===== Testo dell'esercizio
Omeopatia musicale: pillole per attenuare il male dell'insensibilità culturale dilagante.
Curarsi con la musica senza necessariamente ricorrere al suono...

giovedì, ottobre 10, 2024

Cesare Ferraresi (Trio di Milano)

Ottenni il trasferimento dal conserva
torio di Trieste al conservatorio di Milano nel 1962, e a Milano mi stabilii all'inizio dell'anno scolastico 1962-63. Il mio ingresso nel conservatorio coincise casualmente con il cambio del direttore: Giorgio Federico Ghedini, musicista illustre, andava in pensione, arrivava Jacopo Napoli, assai meno noto. In verità, Ghedini non era affatto contento di andare in pensione, e prima di cedere le aveva tentate tutte. Giulio Confalonieri aveva scritto, non ricordo più su quale giornale, un articolo intitolato ”L'arte non va in pensione a settant'anni”, uomini politici si erano mossi per vedere con il Ministero se si poteva fare un'eccezione, e Ghedini stesso era andato a perorare la sua causa presso il Ministro in persona, giocando una carta che gli era stata fornita da un professore espertissimo di leggi e di regolamenti. ”Maestro, purtroppo non posso far nulla", disse a Ghedini il Ministro, “perché la legge prevede che chi ha raggiunto i settant'anni, a meno che non sia stato sospeso dall'insegnamento durante il fascismo e non abbia perciò raggiunto il massimo degli anni di servizio, debba esser posto in quiescenza". Ghedini era antifascista, ma di sospensioni non ne aveva subite, e quindi... Però, però... “A dir il vero, Signor Ministro”, obbiettò, “c'è un precedente: Cesare Nordio - che aveva fatto la Marcia su Roma e che perciò... - andò in pensione a settantadue anni”. Il Signor Ministro rimase folgorato. Chiamò immediatamente il funzionario che gli aveva fornito le notizie sulla pratica e gli comunico quel che Ghedini gli aveva appena detto.
==========
===== Dati estratti
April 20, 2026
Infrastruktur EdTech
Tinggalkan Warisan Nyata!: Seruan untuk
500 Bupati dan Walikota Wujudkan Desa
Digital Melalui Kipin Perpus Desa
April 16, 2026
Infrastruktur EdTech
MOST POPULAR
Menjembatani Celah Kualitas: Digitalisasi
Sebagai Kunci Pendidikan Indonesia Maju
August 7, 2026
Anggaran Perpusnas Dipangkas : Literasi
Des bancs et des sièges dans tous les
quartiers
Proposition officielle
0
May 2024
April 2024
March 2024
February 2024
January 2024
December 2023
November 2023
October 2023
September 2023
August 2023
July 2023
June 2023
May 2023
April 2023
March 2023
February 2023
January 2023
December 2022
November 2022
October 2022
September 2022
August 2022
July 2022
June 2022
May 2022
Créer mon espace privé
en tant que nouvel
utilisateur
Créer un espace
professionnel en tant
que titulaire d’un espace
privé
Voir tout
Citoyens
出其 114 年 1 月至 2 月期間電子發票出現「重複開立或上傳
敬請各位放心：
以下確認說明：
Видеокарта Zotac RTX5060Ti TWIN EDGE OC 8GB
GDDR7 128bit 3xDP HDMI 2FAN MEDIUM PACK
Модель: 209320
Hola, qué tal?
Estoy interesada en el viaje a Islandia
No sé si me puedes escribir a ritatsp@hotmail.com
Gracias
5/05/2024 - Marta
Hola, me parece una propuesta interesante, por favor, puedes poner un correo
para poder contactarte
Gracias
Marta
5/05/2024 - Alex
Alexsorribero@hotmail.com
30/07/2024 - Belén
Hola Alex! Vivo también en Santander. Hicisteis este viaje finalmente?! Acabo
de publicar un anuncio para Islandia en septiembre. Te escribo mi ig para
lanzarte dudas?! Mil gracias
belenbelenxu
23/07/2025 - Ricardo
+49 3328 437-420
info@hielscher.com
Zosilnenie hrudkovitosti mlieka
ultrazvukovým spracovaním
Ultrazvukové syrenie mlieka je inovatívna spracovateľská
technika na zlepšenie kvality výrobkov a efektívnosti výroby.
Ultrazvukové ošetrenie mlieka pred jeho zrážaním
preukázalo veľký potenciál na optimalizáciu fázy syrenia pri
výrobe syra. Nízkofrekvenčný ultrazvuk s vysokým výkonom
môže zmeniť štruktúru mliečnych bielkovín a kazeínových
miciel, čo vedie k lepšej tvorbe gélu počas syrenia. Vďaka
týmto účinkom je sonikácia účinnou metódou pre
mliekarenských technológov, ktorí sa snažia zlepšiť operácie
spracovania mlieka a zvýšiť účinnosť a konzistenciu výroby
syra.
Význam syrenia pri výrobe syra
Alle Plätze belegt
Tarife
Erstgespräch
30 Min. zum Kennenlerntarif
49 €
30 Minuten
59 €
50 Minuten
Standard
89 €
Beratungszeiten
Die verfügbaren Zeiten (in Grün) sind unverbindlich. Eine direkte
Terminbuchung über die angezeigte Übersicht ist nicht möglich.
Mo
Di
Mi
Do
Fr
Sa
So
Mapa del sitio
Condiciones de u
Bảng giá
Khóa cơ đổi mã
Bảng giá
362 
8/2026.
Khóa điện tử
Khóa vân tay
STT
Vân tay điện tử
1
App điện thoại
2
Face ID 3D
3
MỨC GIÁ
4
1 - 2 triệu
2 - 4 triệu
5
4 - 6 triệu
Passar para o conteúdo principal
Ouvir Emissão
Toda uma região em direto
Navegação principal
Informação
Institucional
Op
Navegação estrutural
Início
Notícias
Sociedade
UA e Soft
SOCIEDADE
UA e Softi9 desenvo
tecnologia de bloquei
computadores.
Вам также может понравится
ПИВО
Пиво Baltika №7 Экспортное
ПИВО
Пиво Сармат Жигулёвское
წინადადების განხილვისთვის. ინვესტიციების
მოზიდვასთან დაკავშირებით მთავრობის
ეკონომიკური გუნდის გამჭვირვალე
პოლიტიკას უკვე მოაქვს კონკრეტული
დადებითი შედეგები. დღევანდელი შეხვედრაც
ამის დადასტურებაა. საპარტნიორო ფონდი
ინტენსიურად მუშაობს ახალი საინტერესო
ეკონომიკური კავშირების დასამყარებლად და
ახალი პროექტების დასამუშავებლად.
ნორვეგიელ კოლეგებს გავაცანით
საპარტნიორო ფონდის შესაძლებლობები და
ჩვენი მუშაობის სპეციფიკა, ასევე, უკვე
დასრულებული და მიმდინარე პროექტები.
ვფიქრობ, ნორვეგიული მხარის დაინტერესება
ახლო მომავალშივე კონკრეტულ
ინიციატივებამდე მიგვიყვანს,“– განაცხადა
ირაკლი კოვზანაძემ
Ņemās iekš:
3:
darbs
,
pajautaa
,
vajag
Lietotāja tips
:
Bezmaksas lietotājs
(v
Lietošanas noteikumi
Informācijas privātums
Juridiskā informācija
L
==========
--- Consegna ---
Ribatti per intero il testo su Cesare Ferraresi, senza alcuna modifica. I record non hanno alcun rapporto con il testo su Cesare Ferraresi.

--- Spazio risposta ---
Omeopatia musicale: pillole per attenuare il male dell'insensibilità culturale dilagante.
Curarsi con la musica senza necessariamente ricorrere al suono...

giovedì, ottobre 10, 2024

Cesare Ferraresi (Trio di Milano)

Ottenni il trasferimento dal conserva
torio di Trieste al conservatorio di Milano nel 1962, e a Milano mi stabilii all'inizio dell'anno scolastico 1962-63. Il mio ingresso nel conservatorio coincise casualmente con il cambio del direttore: Giorgio Federico Ghedini, musicista illustre, andava in pensione, arrivava Jacopo Napoli, assai meno noto. In verità, Ghedini non era affatto contento di andare in pensione, e prima di cedere le aveva tentate tutte. Giulio Confalonieri aveva scritto, non ricordo più su quale giornale, un articolo intitolato ”L'arte non va in pensione a settant'anni”, uomini politici si erano mossi per vedere con il Ministero se si poteva fare un'eccezione, e Ghedini stesso era andato a perorare la sua causa presso il Ministro in persona, giocando una carta che gli era stata fornita da un professore espertissimo di leggi e di regolamenti. ”Maestro, purtroppo non posso far nulla", disse a Ghedini il Ministro, “perché la legge prevede che chi ha raggiunto i settant'anni, a meno che non sia stato sospeso dall'insegnamento durante il fascismo e non abbia perciò raggiunto il massimo degli anni di servizio, debba esser posto in quiescenza". Ghedini era antifascista, ma di sospensioni non ne aveva subite, e quindi... Però, però... “A dir il vero, Signor Ministro”, obbiettò, “c'è un precedente: Cesare Nordio - che aveva fatto la Marcia su Roma e che perciò... - andò in pensione a settantadue anni”. Il Signor Ministro rimase folgorato. Chiamò immediatamente il funzionario che gli aveva fornito le notizie sulla pratica e gli comunico quel che Ghedini gli aveva appena detto.